Cybercriminals hacked into the U.S. Postal Service payroll system, leaving hundreds of mail carriers, handlers and service clerks without paychecks.
According to USA Today, the cybercriminals used a mirror-image of a website that lured postal employees searching for their payroll system.
The hackers tricked hundreds of employees into providing their usernames and passwords. The thieves then used that information to sign in to the real payroll system and reroute employees’ paychecks.
Many postal workers didn’t know their checks were stolen until they were notified in December.
Atlanta mail handler Joe Hoagland said his paystub revealed $900 had been taken out of his paycheck. He is furious that the USPS didn’t take action despite months of warning signs that hackers were in the payroll system.
“I’m the primary breadwinner in my family; this isn’t 200 bucks, this is $900 out of my check,” Hoagland said. “They knew about it for weeks and dragged their feet on telling us.”
Another postal employee said the Postal Service issued them a paycheck for $1.78.

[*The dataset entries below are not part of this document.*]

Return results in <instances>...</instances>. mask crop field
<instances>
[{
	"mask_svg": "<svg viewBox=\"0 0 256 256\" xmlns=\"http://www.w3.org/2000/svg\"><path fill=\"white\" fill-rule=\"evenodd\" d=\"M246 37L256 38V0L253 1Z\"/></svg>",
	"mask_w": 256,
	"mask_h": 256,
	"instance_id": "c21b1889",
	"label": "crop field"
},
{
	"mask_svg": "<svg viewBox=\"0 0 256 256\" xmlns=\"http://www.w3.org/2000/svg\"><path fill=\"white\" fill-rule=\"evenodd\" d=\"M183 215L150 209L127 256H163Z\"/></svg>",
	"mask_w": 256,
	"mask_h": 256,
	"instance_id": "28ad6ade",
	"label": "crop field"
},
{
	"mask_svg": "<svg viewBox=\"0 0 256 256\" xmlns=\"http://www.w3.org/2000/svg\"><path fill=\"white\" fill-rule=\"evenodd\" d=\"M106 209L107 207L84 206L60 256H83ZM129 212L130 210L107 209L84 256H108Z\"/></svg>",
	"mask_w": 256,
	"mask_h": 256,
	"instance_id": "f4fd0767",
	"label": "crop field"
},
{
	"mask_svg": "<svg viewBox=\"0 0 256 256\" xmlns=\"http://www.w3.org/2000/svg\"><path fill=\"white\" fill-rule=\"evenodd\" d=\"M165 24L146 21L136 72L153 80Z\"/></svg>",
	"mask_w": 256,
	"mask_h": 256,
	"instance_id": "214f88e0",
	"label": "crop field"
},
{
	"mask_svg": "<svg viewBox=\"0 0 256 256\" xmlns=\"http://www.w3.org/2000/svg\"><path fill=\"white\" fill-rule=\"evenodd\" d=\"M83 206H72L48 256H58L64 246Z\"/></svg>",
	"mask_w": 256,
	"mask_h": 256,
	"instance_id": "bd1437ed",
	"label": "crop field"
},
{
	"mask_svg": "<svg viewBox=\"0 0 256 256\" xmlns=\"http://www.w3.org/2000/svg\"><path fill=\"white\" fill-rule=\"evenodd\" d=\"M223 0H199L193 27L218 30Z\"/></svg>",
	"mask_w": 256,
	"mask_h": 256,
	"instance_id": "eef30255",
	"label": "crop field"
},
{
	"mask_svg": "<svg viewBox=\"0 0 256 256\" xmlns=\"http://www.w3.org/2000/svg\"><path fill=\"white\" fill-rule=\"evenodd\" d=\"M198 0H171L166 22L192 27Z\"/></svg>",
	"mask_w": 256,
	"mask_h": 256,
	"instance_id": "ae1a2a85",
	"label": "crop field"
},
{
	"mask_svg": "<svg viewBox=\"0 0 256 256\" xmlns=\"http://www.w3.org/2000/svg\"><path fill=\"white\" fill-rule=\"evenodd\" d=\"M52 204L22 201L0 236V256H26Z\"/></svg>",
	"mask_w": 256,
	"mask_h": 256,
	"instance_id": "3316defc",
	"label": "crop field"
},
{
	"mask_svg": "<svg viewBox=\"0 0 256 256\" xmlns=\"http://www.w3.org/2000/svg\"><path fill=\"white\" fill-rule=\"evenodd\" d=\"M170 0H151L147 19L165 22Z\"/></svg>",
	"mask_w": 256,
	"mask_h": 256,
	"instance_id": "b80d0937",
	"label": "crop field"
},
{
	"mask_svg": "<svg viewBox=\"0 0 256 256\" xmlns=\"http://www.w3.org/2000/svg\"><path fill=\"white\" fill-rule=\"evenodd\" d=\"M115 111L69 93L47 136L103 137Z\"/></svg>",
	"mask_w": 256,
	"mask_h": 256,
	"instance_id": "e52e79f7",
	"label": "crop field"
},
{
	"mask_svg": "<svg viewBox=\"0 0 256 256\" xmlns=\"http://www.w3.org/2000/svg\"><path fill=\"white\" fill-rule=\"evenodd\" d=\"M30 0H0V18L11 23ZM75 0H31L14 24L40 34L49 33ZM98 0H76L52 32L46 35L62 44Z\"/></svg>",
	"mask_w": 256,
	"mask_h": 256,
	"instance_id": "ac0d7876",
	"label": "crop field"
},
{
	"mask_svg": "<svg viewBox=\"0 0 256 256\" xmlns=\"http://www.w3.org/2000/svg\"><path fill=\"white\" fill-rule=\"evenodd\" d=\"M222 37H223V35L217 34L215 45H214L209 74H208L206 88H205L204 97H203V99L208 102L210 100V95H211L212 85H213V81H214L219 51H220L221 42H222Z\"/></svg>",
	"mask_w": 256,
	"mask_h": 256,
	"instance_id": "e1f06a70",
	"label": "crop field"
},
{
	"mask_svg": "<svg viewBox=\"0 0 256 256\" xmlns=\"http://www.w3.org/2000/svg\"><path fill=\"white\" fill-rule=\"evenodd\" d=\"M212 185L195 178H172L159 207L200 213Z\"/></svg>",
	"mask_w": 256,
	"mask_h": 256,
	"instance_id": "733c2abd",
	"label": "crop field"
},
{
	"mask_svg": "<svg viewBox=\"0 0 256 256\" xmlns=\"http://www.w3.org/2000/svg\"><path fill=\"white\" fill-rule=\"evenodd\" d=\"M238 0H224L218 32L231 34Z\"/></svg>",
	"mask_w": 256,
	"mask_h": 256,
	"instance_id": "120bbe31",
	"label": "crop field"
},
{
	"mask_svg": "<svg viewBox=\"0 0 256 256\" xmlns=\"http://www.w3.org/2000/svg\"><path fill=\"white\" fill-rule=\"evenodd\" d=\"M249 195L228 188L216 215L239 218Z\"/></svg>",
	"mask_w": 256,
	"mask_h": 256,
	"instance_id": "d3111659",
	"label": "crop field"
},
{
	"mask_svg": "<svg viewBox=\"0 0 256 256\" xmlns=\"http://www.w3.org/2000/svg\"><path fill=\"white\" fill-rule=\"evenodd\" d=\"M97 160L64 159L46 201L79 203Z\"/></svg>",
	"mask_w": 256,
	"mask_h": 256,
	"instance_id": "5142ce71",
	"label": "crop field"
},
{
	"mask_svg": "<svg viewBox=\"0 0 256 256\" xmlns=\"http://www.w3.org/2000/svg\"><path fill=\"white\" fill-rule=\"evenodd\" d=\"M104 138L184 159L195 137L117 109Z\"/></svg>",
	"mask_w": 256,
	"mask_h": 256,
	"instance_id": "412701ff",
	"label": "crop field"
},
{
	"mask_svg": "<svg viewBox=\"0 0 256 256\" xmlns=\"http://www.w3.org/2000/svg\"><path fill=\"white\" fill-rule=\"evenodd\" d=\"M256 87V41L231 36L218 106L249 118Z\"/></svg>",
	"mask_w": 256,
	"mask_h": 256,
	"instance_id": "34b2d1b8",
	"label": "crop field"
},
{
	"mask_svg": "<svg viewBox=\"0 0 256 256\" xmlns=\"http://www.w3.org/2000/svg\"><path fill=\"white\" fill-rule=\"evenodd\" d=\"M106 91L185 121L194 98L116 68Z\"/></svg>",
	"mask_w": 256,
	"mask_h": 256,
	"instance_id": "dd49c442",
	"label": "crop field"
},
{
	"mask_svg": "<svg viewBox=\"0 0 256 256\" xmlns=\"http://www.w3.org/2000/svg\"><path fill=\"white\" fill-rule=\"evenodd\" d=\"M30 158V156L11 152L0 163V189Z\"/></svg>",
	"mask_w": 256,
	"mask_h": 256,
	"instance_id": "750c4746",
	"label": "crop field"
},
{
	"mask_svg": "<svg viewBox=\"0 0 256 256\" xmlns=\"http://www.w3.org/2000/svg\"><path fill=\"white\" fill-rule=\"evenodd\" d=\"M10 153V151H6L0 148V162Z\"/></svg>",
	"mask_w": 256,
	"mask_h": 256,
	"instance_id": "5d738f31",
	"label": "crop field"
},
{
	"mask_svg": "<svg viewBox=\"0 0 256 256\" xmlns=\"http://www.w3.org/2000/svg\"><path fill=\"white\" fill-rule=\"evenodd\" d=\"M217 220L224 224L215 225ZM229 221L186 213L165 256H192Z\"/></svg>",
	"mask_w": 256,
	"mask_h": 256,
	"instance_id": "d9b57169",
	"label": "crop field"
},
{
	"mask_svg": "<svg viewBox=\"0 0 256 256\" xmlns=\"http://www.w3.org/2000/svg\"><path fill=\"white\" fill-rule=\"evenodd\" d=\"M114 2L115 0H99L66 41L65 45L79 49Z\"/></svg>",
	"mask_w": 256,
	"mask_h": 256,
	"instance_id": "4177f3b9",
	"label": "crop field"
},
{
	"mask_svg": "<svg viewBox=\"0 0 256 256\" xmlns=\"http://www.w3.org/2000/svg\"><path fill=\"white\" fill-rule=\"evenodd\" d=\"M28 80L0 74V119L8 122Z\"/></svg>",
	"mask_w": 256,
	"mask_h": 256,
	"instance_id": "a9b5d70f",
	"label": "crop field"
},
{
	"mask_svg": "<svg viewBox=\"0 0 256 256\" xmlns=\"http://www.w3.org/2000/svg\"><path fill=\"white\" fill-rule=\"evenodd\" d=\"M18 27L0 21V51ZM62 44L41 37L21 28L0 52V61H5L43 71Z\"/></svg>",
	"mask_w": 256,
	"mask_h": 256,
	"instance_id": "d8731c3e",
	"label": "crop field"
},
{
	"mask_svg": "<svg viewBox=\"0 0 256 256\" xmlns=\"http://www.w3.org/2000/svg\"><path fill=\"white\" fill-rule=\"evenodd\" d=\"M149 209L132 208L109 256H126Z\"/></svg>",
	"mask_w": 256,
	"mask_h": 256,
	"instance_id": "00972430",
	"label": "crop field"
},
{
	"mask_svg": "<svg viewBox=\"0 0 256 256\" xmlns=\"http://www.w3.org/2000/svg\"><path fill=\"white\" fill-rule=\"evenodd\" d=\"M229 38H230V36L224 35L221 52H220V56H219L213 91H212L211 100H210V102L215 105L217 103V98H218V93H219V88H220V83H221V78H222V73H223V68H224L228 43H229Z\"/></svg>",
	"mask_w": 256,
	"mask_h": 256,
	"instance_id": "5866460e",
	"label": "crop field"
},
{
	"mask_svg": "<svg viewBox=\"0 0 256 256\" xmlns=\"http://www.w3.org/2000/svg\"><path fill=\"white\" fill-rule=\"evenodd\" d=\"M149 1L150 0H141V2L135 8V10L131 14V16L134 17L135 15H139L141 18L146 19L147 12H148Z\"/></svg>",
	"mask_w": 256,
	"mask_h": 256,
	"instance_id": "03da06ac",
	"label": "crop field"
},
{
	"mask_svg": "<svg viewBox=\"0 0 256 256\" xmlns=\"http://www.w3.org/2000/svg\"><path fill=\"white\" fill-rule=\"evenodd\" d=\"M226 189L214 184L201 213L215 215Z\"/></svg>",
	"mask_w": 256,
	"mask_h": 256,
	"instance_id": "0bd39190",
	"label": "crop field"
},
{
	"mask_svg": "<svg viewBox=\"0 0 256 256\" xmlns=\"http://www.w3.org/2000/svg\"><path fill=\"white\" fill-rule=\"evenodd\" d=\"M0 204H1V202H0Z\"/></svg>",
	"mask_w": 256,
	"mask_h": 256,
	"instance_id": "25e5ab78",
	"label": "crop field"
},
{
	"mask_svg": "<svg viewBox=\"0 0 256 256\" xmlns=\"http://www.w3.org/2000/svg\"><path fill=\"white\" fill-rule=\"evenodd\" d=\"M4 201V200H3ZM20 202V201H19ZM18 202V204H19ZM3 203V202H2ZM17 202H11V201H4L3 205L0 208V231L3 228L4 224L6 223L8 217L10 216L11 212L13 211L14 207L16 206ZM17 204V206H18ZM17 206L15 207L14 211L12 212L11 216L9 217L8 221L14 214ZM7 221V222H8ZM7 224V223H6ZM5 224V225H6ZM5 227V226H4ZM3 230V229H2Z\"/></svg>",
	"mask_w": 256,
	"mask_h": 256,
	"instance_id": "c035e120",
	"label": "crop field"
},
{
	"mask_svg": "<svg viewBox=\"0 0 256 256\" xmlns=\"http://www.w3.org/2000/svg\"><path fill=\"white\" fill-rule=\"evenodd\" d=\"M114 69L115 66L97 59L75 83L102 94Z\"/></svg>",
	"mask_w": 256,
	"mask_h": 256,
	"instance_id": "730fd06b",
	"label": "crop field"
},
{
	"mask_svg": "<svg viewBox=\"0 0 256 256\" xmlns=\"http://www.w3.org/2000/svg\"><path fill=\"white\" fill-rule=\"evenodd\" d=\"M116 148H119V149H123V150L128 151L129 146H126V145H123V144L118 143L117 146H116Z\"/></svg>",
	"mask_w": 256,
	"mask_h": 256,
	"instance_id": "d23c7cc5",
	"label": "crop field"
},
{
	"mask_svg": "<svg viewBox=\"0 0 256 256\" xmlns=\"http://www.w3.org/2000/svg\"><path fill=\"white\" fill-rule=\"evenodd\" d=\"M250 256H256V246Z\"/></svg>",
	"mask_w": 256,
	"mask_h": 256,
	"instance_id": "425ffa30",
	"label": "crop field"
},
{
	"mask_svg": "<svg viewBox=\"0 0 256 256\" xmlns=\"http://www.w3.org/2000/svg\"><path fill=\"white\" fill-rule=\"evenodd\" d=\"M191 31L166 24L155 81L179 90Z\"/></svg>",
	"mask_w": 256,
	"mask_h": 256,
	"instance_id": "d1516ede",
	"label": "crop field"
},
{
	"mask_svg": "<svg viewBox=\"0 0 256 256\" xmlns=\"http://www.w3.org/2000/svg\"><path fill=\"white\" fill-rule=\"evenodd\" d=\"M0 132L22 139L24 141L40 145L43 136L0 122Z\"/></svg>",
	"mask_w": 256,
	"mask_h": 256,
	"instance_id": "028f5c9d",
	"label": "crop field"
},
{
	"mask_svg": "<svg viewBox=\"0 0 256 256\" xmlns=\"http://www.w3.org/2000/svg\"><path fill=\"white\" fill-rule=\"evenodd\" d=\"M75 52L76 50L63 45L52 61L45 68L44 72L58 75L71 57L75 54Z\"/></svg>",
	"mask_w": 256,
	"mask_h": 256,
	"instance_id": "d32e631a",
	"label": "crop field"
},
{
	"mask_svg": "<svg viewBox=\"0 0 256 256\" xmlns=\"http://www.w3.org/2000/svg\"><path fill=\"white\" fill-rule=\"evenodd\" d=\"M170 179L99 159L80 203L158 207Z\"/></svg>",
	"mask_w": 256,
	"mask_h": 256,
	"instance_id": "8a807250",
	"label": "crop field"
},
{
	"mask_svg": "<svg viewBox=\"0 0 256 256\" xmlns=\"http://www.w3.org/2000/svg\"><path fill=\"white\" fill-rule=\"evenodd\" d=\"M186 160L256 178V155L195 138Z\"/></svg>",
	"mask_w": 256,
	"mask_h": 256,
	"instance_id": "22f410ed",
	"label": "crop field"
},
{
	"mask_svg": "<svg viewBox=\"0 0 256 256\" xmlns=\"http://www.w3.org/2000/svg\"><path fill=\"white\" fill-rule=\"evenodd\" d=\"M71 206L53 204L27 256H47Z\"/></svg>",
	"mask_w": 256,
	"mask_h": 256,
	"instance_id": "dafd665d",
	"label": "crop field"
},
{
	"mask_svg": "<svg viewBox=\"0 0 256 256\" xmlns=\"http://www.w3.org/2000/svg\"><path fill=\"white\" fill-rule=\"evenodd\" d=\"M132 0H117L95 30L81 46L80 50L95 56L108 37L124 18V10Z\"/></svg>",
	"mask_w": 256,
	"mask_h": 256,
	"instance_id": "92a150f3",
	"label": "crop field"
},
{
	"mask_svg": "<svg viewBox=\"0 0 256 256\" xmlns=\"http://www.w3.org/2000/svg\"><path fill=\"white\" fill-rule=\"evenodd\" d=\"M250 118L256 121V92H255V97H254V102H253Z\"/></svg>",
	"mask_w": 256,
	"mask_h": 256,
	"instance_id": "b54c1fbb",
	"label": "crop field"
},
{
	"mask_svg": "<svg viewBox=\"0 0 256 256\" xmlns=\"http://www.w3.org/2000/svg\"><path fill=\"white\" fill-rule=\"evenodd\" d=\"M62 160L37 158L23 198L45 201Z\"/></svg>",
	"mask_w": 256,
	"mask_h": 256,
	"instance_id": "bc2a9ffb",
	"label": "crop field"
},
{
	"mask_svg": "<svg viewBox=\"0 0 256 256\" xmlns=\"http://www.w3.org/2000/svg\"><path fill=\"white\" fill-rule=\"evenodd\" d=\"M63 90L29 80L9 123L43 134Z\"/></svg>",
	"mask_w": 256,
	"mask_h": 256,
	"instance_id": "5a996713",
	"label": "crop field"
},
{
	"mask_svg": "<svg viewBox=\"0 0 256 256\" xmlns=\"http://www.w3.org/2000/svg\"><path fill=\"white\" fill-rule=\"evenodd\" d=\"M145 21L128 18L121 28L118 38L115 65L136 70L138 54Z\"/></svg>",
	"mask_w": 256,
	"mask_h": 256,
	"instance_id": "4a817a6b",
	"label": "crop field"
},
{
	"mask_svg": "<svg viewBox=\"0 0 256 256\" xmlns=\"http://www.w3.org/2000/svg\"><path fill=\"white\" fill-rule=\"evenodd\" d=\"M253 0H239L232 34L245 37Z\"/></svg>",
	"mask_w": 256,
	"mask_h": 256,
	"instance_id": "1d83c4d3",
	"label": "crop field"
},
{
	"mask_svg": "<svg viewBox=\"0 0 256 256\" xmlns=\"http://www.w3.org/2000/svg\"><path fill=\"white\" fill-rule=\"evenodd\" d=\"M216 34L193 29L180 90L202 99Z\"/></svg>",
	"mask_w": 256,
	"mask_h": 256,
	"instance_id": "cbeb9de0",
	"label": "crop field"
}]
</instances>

A third postal worker said she didn’t notice anything wrong until all of her automatic payments bounced, which resulted in insufficient funds fees totaling $500.
The American Postal Workers Union says the hacking affected at least 460 of its members who lost at least one direct deposit, for a total of about $1 million.
Some banks returned $500,000 to the postal workers, but other banks said they were not at fault.
The US Postal Service also deflected blame, saying they did nothing wrong.
“We completely disagree,” said Charlie Cash, the union’s industrial relations director. “A lot of these workers in the middle class live paycheck to paycheck, and this happened just before Christmas.”
Kevin Gosschalk, founder and CEO of cybersecurity firm Arkose Labs, said such attacks are “tragically common.” He said the malicious websites come and go before action can be taken against them.
Experts say employees should never click on a link in an email or a text or search result to access a sensitive website. They should bookmark their site or type a URL manually into the browser.
Postal worker Joe Hoagland’s paycheck was re-issued by March, but he recently received notices that credit card applications were being canceled for cards he never applied for.
“I’m a realist; I know there are scammers out there,” Hoagland said. “You just have to protect yourself and realize (the threat) is never going away.”